- [Work task]:
Type out every line of text from the material below word for word, leaving out the picture markers.

--- Provided material Enclosed Below ---

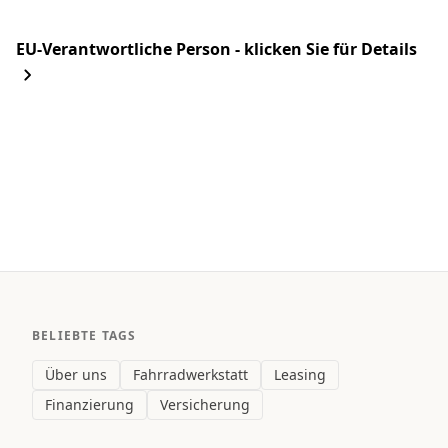
EU-Verantwortliche Person - klicken Sie für Details
BELIEBTE TAGS
Über uns
Fahrradwerkstatt
Leasing
Finanzierung
Versicherung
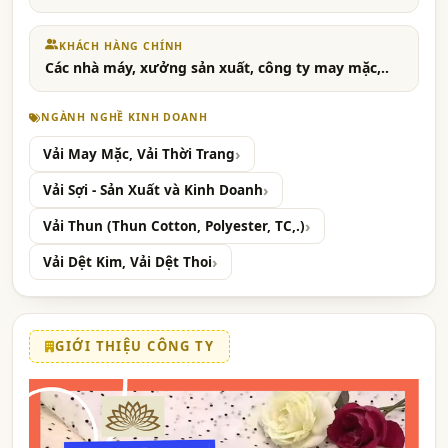
KHÁCH HÀNG CHÍNH
Các nhà máy, xưởng sản xuất, công ty may mặc,..
NGÀNH NGHỀ KINH DOANH
Vải May Mặc, Vải Thời Trang
Vải Sợi - Sản Xuất và Kinh Doanh
Vải Thun (Thun Cotton, Polyester, TC,.)
Vải Dệt Kim, Vải Dệt Thoi
GIỚI THIỆU CÔNG TY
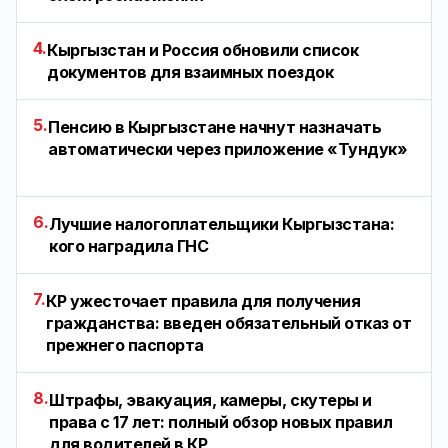
4.
Кыргызстан и Россия обновили список
документов для взаимных поездок
5.
Пенсию в Кыргызстане начнут назначать
автоматически через приложение «Тундук»
6.
Лучшие налогоплательщики Кыргызстана:
кого наградила ГНС
7.
КР ужесточает правила для получения
гражданства: введен обязательный отказ от
прежнего паспорта
8.
Штрафы, эвакуация, камеры, скутеры и
права с 17 лет: полный обзор новых правил
для водителей в КР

--- End of Enclosed Provided material ---

- [Result of the task]:
EU-Verantwortliche Person - klicken Sie für Details
BELIEBTE TAGS
Über uns
Fahrradwerkstatt
Leasing
Finanzierung
Versicherung
KHÁCH HÀNG CHÍNH
Các nhà máy, xưởng sản xuất, công ty may mặc,..
NGÀNH NGHỀ KINH DOANH
Vải May Mặc, Vải Thời Trang
Vải Sợi - Sản Xuất và Kinh Doanh
Vải Thun (Thun Cotton, Polyester, TC,.)
Vải Dệt Kim, Vải Dệt Thoi
GIỚI THIỆU CÔNG TY
4.
Кыргызстан и Россия обновили список
документов для взаимных поездок
5.
Пенсию в Кыргызстане начнут назначать
автоматически через приложение «Тундук»
6.
Лучшие налогоплательщики Кыргызстана:
кого наградила ГНС
7.
КР ужесточает правила для получения
гражданства: введен обязательный отказ от
прежнего паспорта
8.
Штрафы, эвакуация, камеры, скутеры и
права с 17 лет: полный обзор новых правил
для водителей в КР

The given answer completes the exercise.